Our model will be a neural network that takes in the difference between the current and previous Q-values. If has outputs for every possible action? 

Reference for below code: https://towardsdatascience.com/building-neural-network-using-pytorch-84f6e75f9a

__Description of the code below__

`self.hidden = nn.Linear(784, 256)`

The module automatically creates the weight and bias tensors which we'll use in the forward method. You can access the weight and bias tensors once the network (net) is created with net.hidden.weight and net.hidden.bias.
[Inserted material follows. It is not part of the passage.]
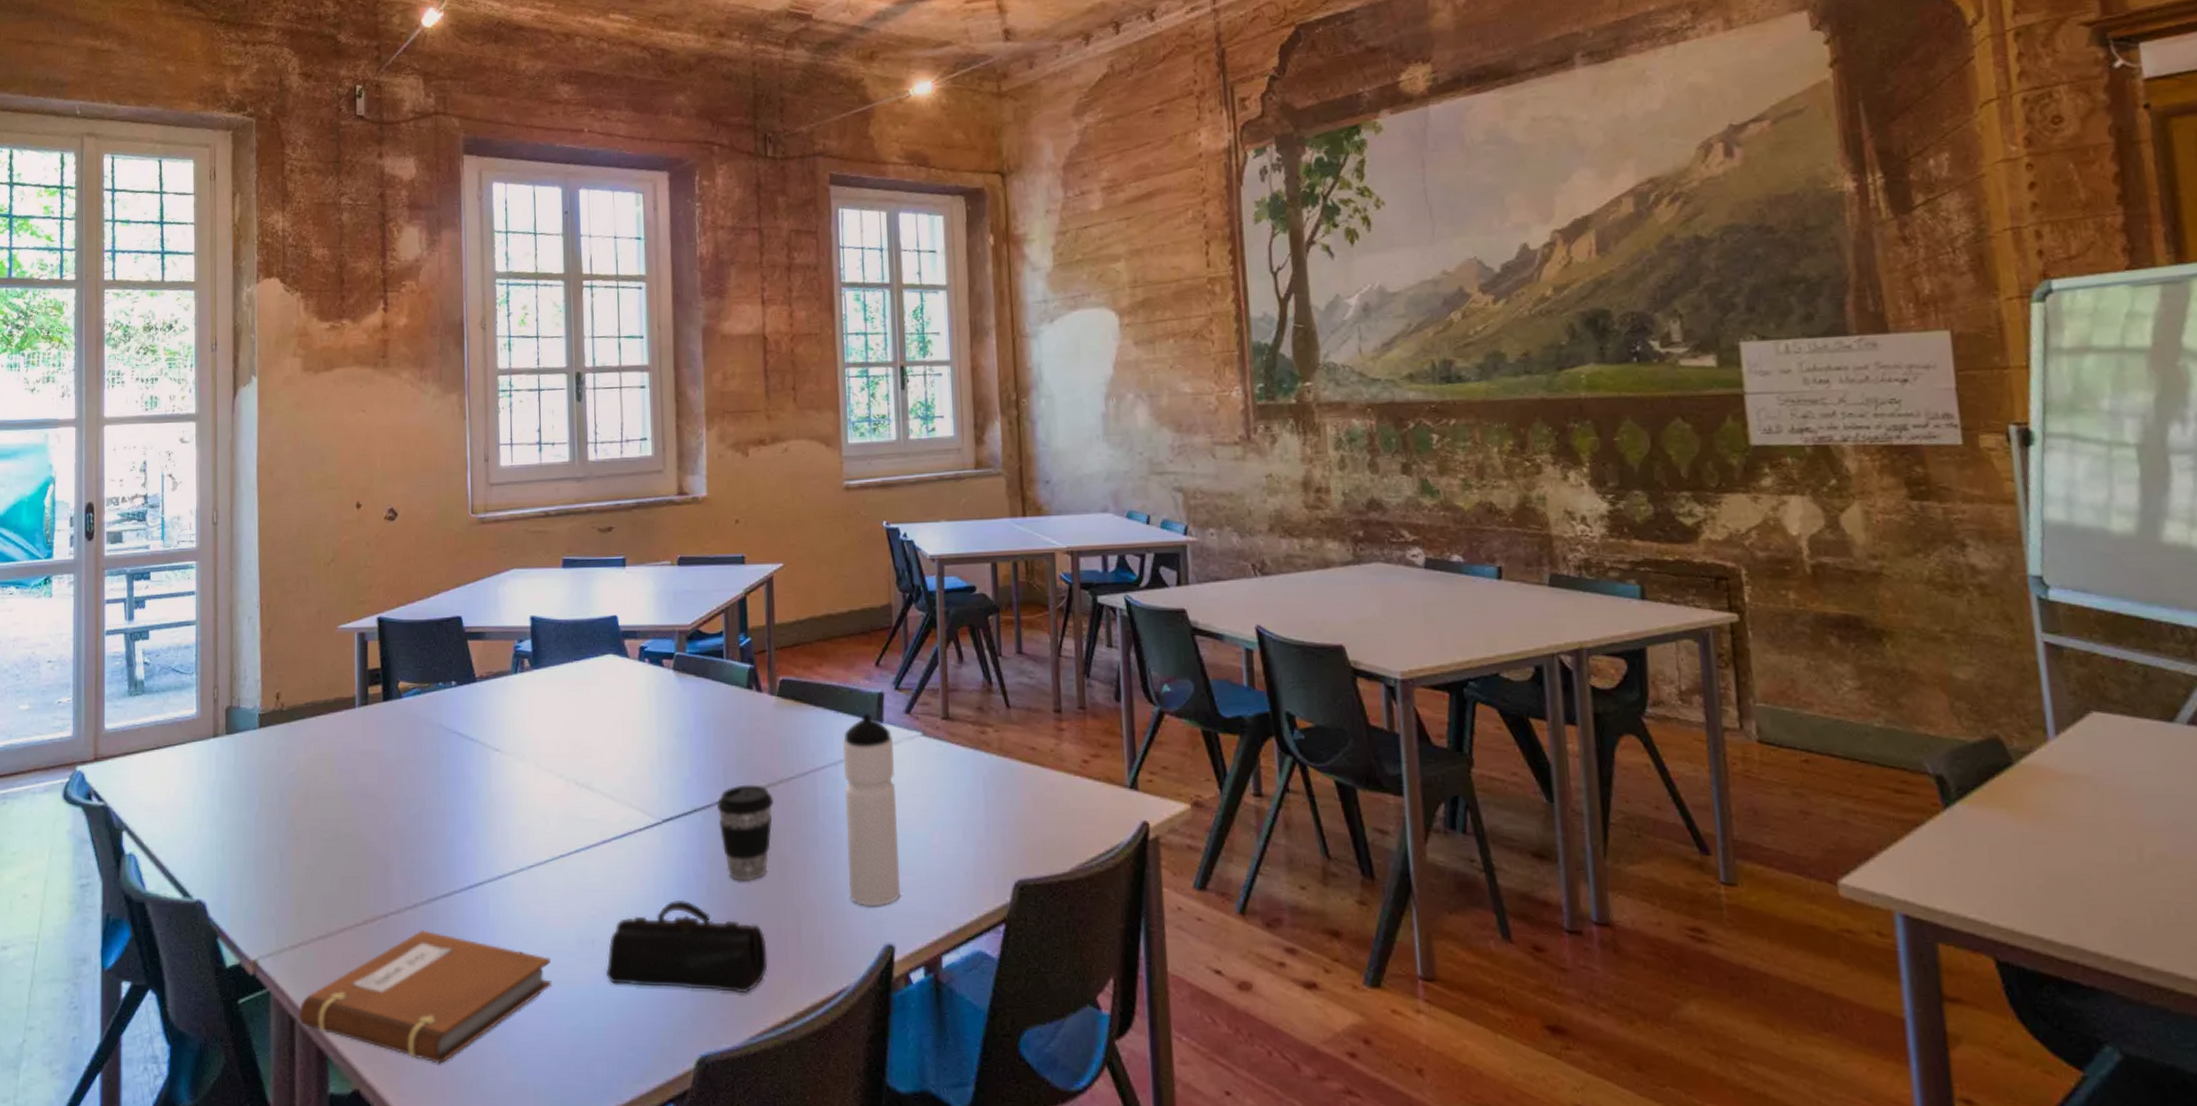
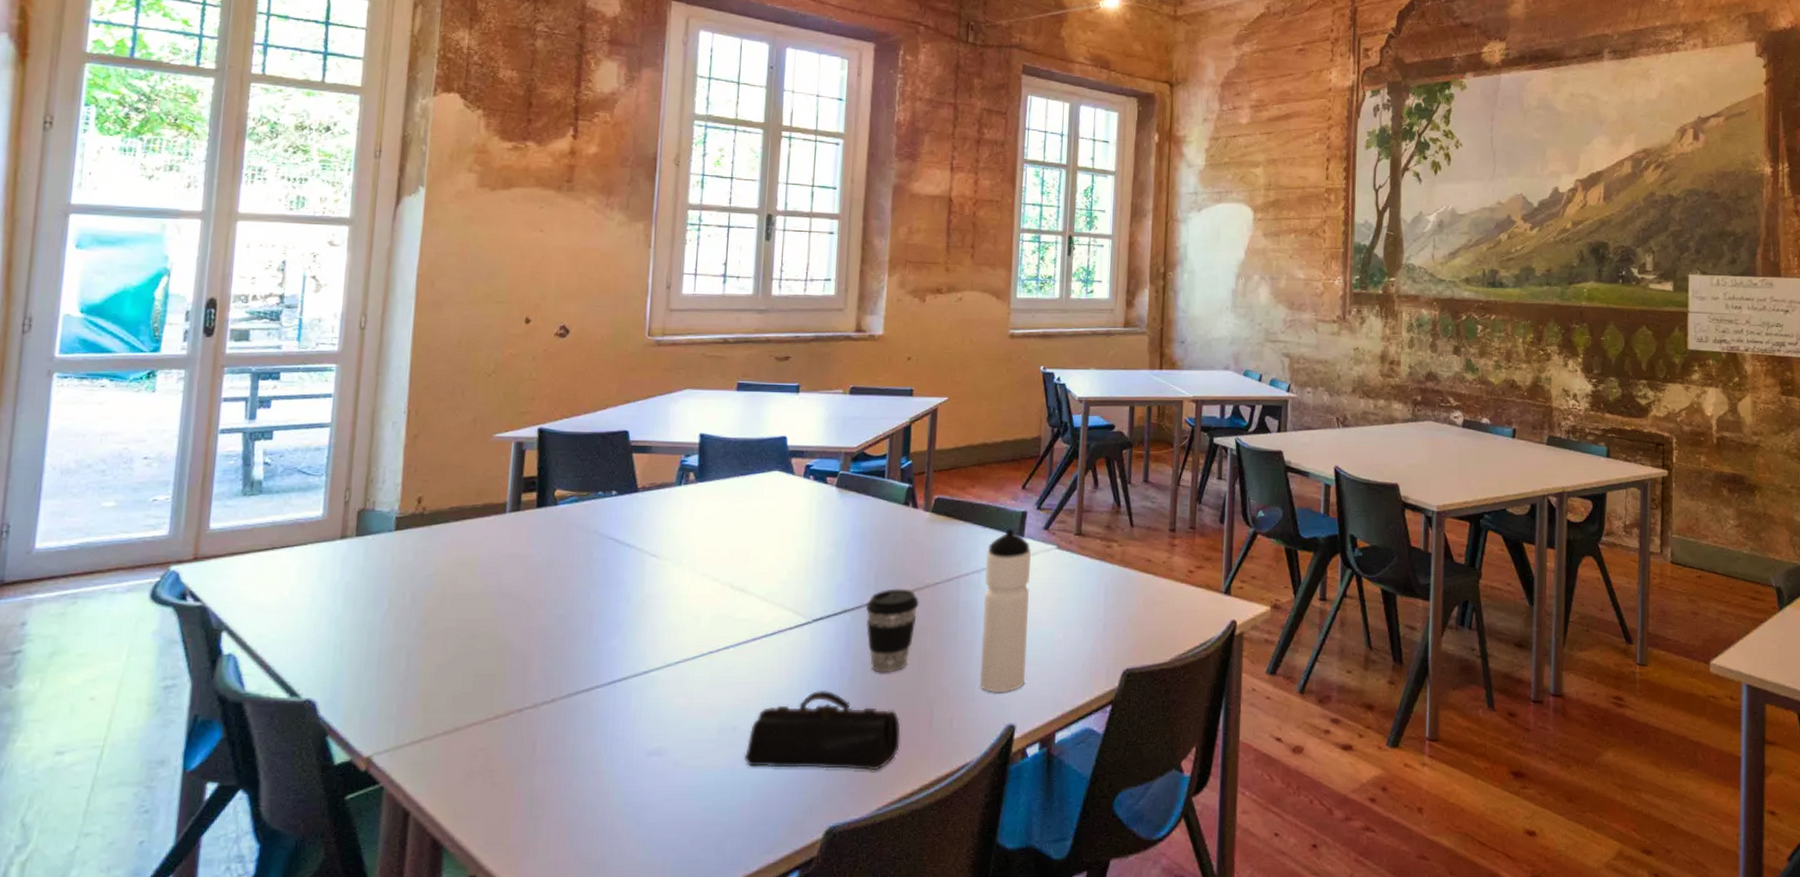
notebook: present [298,931,551,1064] -> none [414,723,690,847]

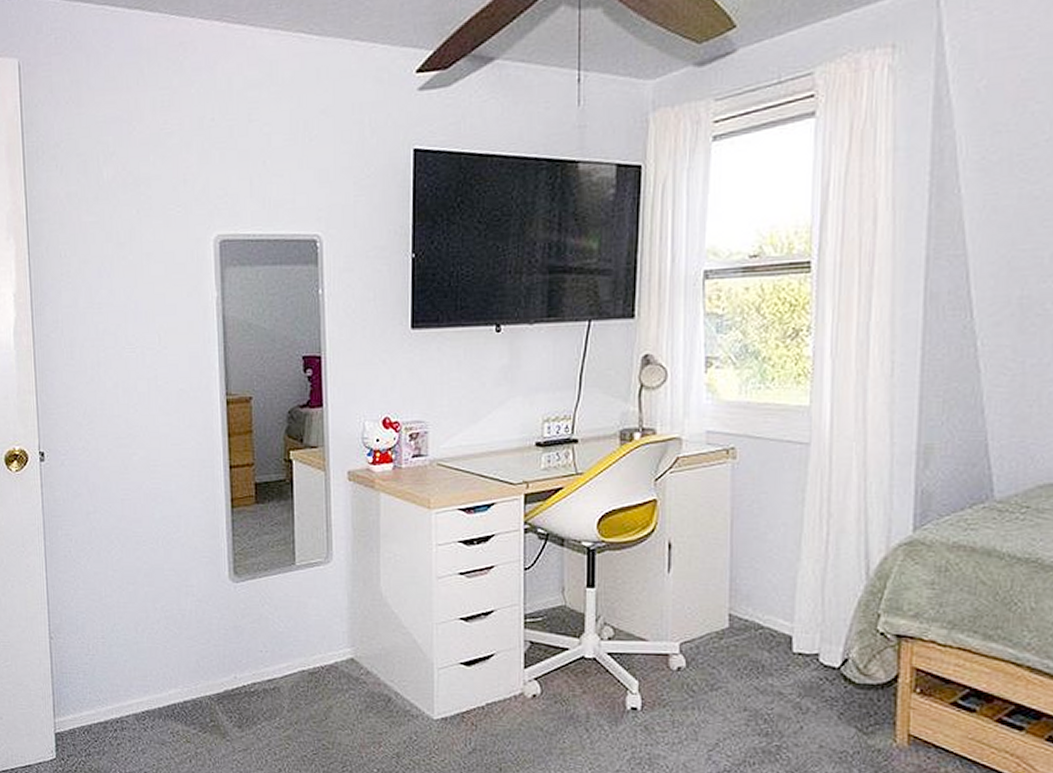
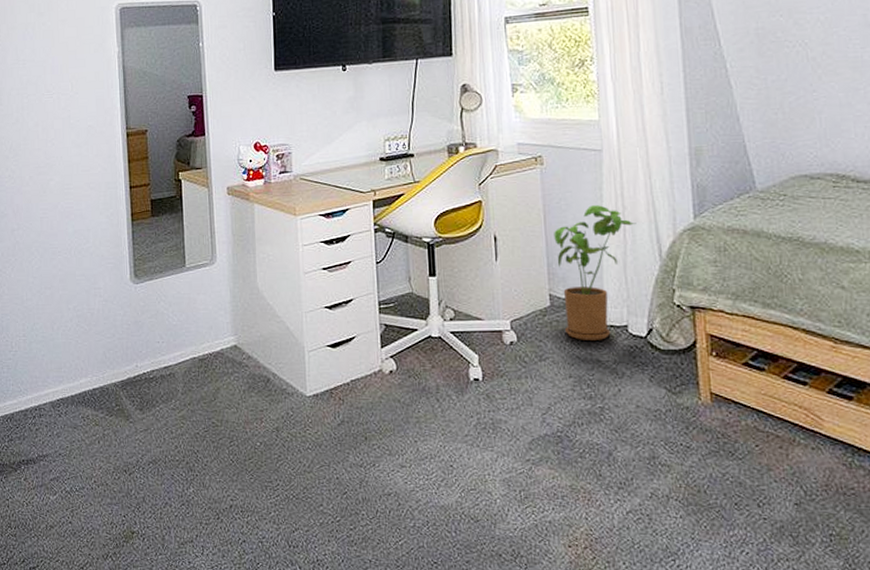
house plant: none [741,510,843,670] -> present [554,205,637,340]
`self.sigmoid = nn.Sigmoid()
self.softmax = nn.Softmax(dim=1)`

Defined operations for the sigmoid activation and softmax output. Setting dim=1 in nn.Softmax(dim=1) calculates softmax across the columns.

`def forward(self, x):`

PyTorch networks created with nn.Module must have a forward method defined. It takes in a tensor x and passes it through the operations you defined in the __ init __ method.

In [6]:
# approximate q-values of actions for current state  
from torch import nn 

class Network(nn.Module): # class to track nn architecture
    def __init__(self):
        super().__init__()

        # Inputs to hidden layer: linear transformation 
        # 30 inputs; 20 outputs
        self.hidden = nn.Linear(30,20) 
        
        # Output layer: linear transformation - 20 inputs; 1 output  
        # Does the size of the output depend on the # of actions?
        self.output = nn.Linear(20,1)
        
        # Define sigmoid activation and softmax output 
        
        
    def forward(self, x):
        # Pass the input tensor through each of our operations
        x = self.hidden(x)
        x = self.sigmoid(x)
        x = self.output(x)
        
        return x